PROBLEM TO WORK ON:
Rewrite only the part of the data that opens with the line containing "Now edit the" and closes with the line containing "It is automatically", substituting "immediately" for "instantly" and leaving everything else unchanged.

AVAILABLE DATA:
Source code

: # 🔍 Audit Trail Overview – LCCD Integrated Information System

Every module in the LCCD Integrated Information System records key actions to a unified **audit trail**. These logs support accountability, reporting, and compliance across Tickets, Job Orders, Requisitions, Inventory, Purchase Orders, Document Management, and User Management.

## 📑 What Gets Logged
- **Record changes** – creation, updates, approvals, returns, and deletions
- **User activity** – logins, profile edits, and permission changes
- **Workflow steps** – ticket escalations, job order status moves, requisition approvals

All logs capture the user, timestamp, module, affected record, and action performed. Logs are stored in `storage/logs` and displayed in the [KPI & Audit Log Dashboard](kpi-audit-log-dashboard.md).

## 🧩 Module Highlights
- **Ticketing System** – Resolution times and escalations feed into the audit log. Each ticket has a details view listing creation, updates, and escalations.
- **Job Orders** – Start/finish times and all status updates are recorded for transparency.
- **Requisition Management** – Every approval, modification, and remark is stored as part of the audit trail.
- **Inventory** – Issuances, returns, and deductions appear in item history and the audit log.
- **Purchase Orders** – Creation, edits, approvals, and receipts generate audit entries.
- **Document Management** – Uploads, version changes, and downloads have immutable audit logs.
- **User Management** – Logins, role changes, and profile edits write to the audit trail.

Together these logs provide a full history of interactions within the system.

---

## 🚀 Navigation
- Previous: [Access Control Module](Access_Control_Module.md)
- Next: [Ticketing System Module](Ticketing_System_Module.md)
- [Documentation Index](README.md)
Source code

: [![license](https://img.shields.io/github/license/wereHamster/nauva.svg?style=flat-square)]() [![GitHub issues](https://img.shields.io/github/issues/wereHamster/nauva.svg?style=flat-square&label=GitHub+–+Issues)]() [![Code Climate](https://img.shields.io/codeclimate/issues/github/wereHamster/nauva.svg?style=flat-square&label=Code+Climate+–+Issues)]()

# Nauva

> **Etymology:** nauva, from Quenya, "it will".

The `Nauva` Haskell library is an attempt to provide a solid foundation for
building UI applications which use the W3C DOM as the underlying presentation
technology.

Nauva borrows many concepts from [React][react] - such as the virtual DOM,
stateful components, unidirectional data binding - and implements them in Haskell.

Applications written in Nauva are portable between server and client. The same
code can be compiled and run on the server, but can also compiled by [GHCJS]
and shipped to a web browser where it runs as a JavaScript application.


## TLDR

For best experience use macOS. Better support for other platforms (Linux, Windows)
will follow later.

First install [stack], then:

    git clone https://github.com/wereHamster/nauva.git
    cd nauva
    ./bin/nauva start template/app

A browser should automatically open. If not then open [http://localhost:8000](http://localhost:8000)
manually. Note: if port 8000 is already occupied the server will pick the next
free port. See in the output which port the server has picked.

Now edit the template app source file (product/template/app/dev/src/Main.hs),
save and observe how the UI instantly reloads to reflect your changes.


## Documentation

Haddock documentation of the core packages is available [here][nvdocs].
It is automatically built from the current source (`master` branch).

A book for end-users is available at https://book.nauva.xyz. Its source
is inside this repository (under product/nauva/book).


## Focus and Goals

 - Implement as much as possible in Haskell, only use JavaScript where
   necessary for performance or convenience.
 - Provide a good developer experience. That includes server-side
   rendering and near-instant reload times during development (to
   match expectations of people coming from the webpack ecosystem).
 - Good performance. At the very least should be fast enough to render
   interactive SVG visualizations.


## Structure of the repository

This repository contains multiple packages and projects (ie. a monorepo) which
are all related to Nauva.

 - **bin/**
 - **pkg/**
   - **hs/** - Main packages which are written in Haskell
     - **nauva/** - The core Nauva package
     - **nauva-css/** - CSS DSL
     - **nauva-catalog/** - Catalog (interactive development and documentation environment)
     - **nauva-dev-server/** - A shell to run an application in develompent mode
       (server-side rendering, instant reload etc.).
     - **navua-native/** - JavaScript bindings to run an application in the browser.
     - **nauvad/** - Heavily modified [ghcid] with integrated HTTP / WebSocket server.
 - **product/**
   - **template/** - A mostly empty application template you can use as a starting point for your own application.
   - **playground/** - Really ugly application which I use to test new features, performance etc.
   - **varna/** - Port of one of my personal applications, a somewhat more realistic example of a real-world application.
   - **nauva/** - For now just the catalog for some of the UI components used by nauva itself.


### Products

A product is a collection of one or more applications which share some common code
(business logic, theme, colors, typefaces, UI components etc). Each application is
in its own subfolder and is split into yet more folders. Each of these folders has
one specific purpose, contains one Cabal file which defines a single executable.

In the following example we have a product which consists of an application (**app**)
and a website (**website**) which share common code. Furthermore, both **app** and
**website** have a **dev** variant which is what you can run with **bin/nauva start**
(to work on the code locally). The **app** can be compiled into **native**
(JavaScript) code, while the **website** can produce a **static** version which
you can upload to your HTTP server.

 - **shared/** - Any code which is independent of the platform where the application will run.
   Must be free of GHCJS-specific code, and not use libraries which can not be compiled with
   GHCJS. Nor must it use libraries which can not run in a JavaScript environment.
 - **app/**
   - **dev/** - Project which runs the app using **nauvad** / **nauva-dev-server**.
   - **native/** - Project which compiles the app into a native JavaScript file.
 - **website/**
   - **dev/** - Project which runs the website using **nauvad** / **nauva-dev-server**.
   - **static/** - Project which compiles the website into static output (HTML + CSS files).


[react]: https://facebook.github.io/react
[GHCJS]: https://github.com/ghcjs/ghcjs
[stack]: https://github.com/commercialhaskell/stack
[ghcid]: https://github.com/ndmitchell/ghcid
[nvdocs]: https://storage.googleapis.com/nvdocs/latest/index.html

RESULT:
Now edit the template app source file (product/template/app/dev/src/Main.hs),
save and observe how the UI immediately reloads to reflect your changes.


## Documentation

Haddock documentation of the core packages is available [here][nvdocs].
It is automatically built from the current source (`master` branch).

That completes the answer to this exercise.